TO DO
Reproduce the records below exactly, but only between the lines holding "root of tail: (290, 202)" and "right back paw: (329, 541)", inclusive.

THE RECORDS
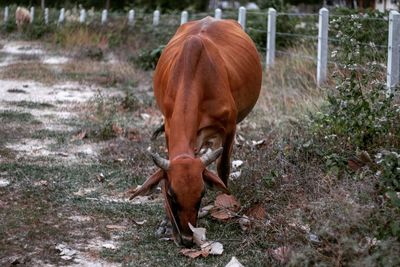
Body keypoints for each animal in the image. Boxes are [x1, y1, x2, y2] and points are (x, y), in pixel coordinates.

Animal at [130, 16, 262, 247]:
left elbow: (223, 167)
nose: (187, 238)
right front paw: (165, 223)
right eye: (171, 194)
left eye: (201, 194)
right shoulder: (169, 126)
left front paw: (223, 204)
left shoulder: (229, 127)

* * *

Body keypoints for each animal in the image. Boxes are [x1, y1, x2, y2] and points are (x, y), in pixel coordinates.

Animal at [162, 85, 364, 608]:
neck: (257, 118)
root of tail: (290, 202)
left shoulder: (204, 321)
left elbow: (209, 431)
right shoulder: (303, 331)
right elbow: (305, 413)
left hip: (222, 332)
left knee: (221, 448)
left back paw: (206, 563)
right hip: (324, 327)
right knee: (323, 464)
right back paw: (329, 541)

RESPONSE TO THE TASK
root of tail: (290, 202)
left shoulder: (204, 321)
left elbow: (209, 431)
right shoulder: (303, 331)
right elbow: (305, 413)
left hip: (222, 332)
left knee: (221, 448)
left back paw: (206, 563)
right hip: (324, 327)
right knee: (323, 464)
right back paw: (329, 541)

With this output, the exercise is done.